EXERCISE TASKS
A. In the blog post below about coming out, which roles does the writer list when asking whether he is good enough, even though people don't know the specifics of his private life?
B. How would you sum up the blog post below about coming out in two sentences?
C. Can you carry on the blog post below about coming out, starting right after its final sentence?
***** STUDY TEXT
Wednesday, September 1, 2010

Does It Really Matter?

OK so here we are at only day 2 and its already getting really real. This is definitely not gonna be easy but it's necessary. For years people have asked, assumed, secretly thought everything under the sun about me and who Im with or not with. Because I choose to keep my private life private it seems to make some of you want to know even more. Why, am I not a good enough friend, brother, cousin, or father cause you don't know specifics? When I was a kid with low self esteem and hung out with the girls cause I couldn't play basketball you teased me. When I was kicking it with my best friend from birth you questioned me because she was a girl. When I felt ugly and unattractive and was scared to talk to girls you pressured me. You saw me confused, you also saw me struggling to the point of attempting suicide over and over again but not once did you say its ok. I accept our differences because it enlightens me to something new. I welcome the things about you that other people make fun of because I know its the real you and that's the person I wanna know. So today I stand here in front of you a confident man. I'm no longer confused nor am I afraid. See life has taught me something. I can live according to how you want me to live and be miserable or I can walk my own path even if I have to do it alone, happy and at peace. Will I ever get married? No. Will I ever have kids? Doubtful. Fellas please understand me when I say no I don't want your girl but I do appreciate her and that's why she prefers to be with me. The truth is and will always be Im gay. I dont expect you to understand, but I do want you to remember I am the same person you knew before you read this. How we move forward is up to you...Im happy either way.
**********
***** EXTRACTED DATA
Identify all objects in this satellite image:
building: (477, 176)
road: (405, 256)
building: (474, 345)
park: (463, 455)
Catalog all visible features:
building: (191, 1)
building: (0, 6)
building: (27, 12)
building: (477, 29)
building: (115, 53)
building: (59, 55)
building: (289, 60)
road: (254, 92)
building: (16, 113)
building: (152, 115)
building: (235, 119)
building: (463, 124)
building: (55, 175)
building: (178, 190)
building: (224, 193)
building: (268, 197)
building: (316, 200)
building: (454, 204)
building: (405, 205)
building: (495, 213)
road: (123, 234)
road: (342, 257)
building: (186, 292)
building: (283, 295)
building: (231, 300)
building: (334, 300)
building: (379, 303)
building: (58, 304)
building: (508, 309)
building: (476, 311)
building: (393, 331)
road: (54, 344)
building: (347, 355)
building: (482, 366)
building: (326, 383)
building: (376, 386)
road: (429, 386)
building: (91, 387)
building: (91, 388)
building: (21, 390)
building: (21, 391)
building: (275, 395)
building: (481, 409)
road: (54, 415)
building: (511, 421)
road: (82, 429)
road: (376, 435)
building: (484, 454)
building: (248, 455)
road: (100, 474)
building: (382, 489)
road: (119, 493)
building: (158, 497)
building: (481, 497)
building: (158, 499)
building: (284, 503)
**********
***** EXTRACTED DATA
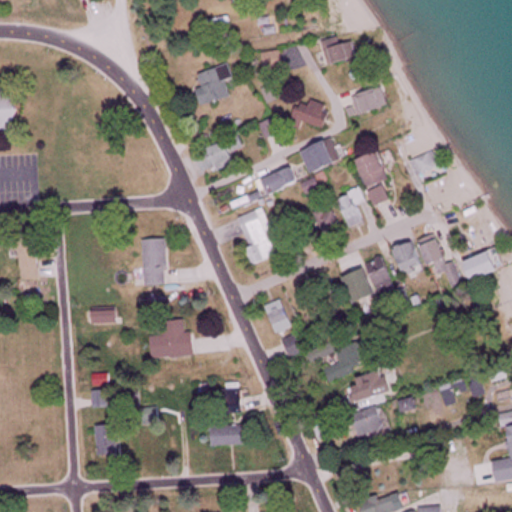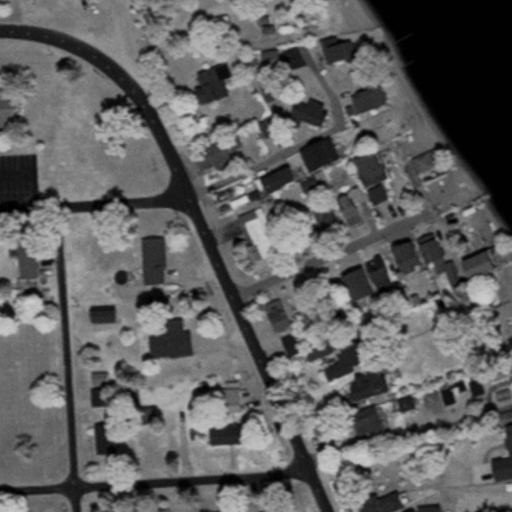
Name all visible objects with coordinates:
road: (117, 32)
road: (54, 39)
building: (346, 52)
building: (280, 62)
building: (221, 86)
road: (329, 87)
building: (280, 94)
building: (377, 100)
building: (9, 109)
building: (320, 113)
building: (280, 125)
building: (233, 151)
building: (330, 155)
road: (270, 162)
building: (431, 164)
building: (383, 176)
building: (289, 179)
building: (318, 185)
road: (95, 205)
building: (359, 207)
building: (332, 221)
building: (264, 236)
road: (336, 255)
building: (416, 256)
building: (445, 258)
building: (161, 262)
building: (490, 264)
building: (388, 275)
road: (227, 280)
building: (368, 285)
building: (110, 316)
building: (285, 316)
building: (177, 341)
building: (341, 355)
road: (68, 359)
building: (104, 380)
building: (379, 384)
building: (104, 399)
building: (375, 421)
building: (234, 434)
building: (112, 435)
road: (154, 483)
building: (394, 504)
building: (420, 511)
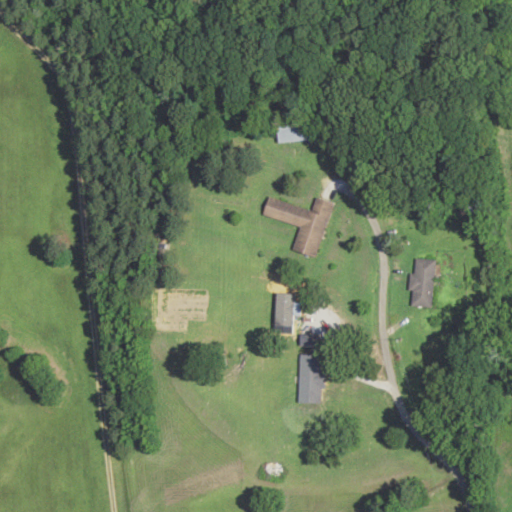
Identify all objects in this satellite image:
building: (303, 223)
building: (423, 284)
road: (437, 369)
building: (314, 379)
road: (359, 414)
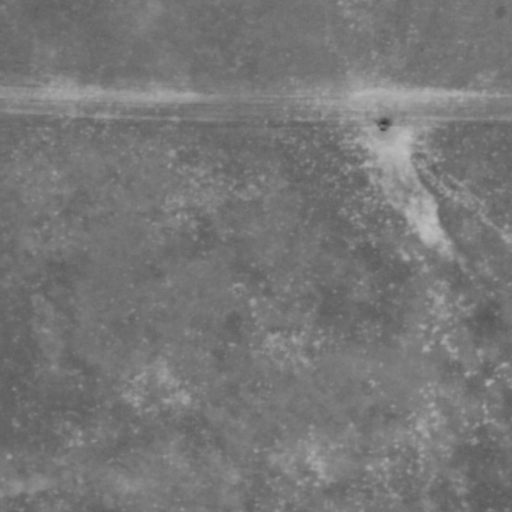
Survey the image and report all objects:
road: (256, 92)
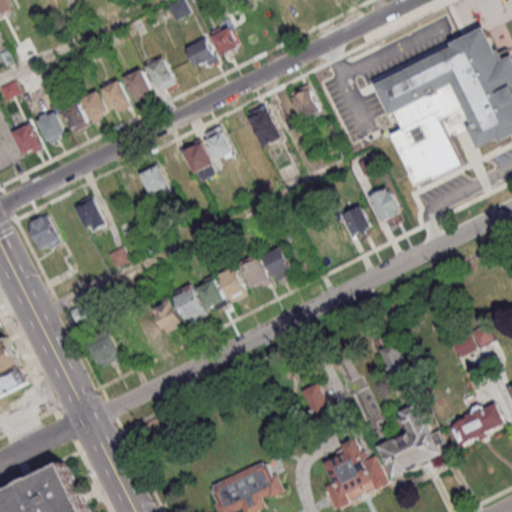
**********
ANSWERS PER TASK
A. Friend, brother, cousin, and father.

B. The writer recalls years of people questioning, teasing, and pressuring him over his private life, even while he struggled to the point of attempting suicide, and says he now stands as a confident man who is no longer confused or afraid. He states that he is gay, asks readers to remember that he is the same person they knew before, and says he is happy whichever way they choose to move forward.

C.
3 comments:

  1. I'm sure this took some serious contemplating before you put this out there, and I'm sure you feel much better about it. I don't mean this to be shady, but who cares? You are you, and you will be you. I'm me and we will be us!

    ReplyDelete
  2. well put and you are absolutely correct. im just really at a point where either you are gonna accept me for me or just go away. Either way I win.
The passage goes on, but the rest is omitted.